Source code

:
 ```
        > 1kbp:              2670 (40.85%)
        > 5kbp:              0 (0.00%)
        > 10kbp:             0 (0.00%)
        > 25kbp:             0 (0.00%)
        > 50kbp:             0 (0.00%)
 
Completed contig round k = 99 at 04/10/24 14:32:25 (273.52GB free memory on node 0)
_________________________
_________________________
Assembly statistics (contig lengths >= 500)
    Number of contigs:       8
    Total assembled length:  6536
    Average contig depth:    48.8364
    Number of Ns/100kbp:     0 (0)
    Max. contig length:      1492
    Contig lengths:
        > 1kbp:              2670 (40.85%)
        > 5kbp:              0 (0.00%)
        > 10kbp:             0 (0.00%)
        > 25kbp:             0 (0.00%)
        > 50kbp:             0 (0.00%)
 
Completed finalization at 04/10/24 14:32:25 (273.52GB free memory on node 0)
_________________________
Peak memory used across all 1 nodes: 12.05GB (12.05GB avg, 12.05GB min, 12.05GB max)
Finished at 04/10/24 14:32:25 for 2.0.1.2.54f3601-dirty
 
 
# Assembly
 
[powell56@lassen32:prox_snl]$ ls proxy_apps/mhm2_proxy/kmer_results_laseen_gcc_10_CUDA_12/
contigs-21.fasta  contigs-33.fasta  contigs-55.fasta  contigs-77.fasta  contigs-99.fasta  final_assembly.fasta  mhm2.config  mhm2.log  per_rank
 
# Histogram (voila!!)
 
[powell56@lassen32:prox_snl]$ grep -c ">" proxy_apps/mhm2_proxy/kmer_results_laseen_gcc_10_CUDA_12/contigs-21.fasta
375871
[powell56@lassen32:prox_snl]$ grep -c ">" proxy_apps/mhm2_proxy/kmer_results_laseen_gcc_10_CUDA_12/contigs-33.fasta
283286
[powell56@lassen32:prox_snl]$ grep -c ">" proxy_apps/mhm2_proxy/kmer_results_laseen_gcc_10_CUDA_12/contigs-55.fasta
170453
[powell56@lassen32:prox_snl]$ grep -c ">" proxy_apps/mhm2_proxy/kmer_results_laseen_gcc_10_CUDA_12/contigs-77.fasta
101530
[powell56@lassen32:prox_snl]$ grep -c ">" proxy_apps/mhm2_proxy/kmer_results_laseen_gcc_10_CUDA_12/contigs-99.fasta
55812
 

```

****

* **Required action**
Exactly as it stands, output the whole listing.

* **Task answer**
Source code

:
 ```
        > 1kbp:              2670 (40.85%)
        > 5kbp:              0 (0.00%)
        > 10kbp:             0 (0.00%)
        > 25kbp:             0 (0.00%)
        > 50kbp:             0 (0.00%)
 
Completed contig round k = 99 at 04/10/24 14:32:25 (273.52GB free memory on node 0)
_________________________
_________________________
Assembly statistics (contig lengths >= 500)
    Number of contigs:       8
    Total assembled length:  6536
    Average contig depth:    48.8364
    Number of Ns/100kbp:     0 (0)
    Max. contig length:      1492
    Contig lengths:
        > 1kbp:              2670 (40.85%)
        > 5kbp:              0 (0.00%)
        > 10kbp:             0 (0.00%)
        > 25kbp:             0 (0.00%)
        > 50kbp:             0 (0.00%)
 
Completed finalization at 04/10/24 14:32:25 (273.52GB free memory on node 0)
_________________________
Peak memory used across all 1 nodes: 12.05GB (12.05GB avg, 12.05GB min, 12.05GB max)
Finished at 04/10/24 14:32:25 for 2.0.1.2.54f3601-dirty
 
 
# Assembly
 
[powell56@lassen32:prox_snl]$ ls proxy_apps/mhm2_proxy/kmer_results_laseen_gcc_10_CUDA_12/
contigs-21.fasta  contigs-33.fasta  contigs-55.fasta  contigs-77.fasta  contigs-99.fasta  final_assembly.fasta  mhm2.config  mhm2.log  per_rank
 
# Histogram (voila!!)
 
[powell56@lassen32:prox_snl]$ grep -c ">" proxy_apps/mhm2_proxy/kmer_results_laseen_gcc_10_CUDA_12/contigs-21.fasta
375871
[powell56@lassen32:prox_snl]$ grep -c ">" proxy_apps/mhm2_proxy/kmer_results_laseen_gcc_10_CUDA_12/contigs-33.fasta
283286
[powell56@lassen32:prox_snl]$ grep -c ">" proxy_apps/mhm2_proxy/kmer_results_laseen_gcc_10_CUDA_12/contigs-55.fasta
170453
[powell56@lassen32:prox_snl]$ grep -c ">" proxy_apps/mhm2_proxy/kmer_results_laseen_gcc_10_CUDA_12/contigs-77.fasta
101530
[powell56@lassen32:prox_snl]$ grep -c ">" proxy_apps/mhm2_proxy/kmer_results_laseen_gcc_10_CUDA_12/contigs-99.fasta
55812
 

```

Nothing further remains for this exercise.